The Dartmouth is widely known as a breeding ground for instant New York Times successes, or at least low-level associates at start-up blogs focused on shoe designers. When a D staffer swoops into a campus situation, it is with a situational omniscience approaching God’s; when she unclams her MacBook to compose her report, the elders of Oxford decamp upon the keys and poise her knowing lily fingers—the ones not smoking—over just the right letters.
The D is famous for penetrating its tumescence into complex phenomena, making them relatable to ordinary people. “BlitzMail popular on campus,” a headline once blared, shining light where there was darkness. The D is also very aware of what “women” are doing, and this is related daily on the inside page, featuring edited quotations from deans and students no one has heard of. And for what is commonly perceived to be the widest existing collection of written strategies for avoiding the reporting of the actual number of people at an event the newspaper is justly famous.
But the most important thing the D’s scriveners learn is how to achieve the look of importance without actually having any. Educated in all the sweetest post modern writers, they project importance in order to achieve it. The medium is the message, you know? Take interviews. The D will not interview its victims by e-mail; but understand the D’s reasons; D writers are famous for their dexterity in oral exchange, and to deny one the ability to trap her prey in a dodge, a dissembly, a misdirection is like clipping the wings of a rufous-capped warbler and laughing at his slattern multicolored squirming. It is unjust in a cosmic sort of way, like having been dung from Sig Ep.

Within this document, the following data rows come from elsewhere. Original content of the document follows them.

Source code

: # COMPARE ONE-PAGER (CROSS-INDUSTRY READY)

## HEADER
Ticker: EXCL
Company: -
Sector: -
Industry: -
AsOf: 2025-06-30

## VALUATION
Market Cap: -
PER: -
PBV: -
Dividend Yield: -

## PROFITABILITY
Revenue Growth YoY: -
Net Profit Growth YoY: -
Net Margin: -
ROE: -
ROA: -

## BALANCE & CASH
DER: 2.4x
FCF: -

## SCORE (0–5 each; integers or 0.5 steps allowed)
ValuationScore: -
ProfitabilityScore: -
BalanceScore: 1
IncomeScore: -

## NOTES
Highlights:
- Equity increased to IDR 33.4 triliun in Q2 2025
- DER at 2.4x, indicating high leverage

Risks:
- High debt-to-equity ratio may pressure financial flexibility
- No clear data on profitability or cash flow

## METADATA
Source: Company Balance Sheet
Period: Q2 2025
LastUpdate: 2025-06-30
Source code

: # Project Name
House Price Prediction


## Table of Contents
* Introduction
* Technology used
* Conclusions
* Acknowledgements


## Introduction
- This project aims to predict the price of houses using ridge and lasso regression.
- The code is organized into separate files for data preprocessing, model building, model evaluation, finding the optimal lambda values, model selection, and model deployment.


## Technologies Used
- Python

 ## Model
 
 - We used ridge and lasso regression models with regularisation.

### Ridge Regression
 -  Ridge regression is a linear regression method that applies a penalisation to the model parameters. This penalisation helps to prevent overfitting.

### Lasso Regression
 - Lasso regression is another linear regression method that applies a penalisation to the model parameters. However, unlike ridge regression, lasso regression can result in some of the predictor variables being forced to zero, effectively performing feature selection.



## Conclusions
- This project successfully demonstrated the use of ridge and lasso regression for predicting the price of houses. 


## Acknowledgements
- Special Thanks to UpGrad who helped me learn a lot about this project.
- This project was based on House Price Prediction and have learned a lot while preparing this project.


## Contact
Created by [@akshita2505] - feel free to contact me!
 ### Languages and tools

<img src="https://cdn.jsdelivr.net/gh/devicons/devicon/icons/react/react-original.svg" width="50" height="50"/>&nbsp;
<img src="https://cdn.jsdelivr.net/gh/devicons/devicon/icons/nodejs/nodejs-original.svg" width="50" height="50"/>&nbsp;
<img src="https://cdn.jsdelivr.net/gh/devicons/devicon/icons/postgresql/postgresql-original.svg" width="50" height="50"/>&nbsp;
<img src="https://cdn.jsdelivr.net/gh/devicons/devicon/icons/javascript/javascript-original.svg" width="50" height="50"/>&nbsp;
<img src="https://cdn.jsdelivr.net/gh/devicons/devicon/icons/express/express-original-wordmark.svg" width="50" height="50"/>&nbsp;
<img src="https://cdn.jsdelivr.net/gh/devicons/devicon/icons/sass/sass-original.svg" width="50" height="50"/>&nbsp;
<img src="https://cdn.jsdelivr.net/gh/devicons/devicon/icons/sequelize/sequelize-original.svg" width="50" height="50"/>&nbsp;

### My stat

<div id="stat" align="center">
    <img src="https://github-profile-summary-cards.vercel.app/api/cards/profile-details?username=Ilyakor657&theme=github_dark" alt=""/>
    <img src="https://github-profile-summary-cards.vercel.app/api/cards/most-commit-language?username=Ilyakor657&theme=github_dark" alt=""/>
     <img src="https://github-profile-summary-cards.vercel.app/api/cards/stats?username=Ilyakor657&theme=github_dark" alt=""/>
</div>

All of this economists call “barriers to entry.” In short it means that Dartmouth is so full-up and satisfied by the D’s writing, satisfied deep in its paunch, like after a large breast of turkey, that no other publication can compete. (Except for this column which, L.O.L., is as well trafficked as the D’s website.) So one is forced to wonder why the D’s Directorate Most High would reject this website’s forty-five dollars and the ad, featuring a photograph of delicious Junior Mints, it paid for. We were ready to fund at least two EBAs orders.
I do not know wherefore. I only know that “the nature of the ad directly conflicts with the editorial content of The Dartmouth” and that, therefore, they “have decided to not continue running the Dartblog ads.”
Where in Derrida’s name does one go from there? We have been not continued.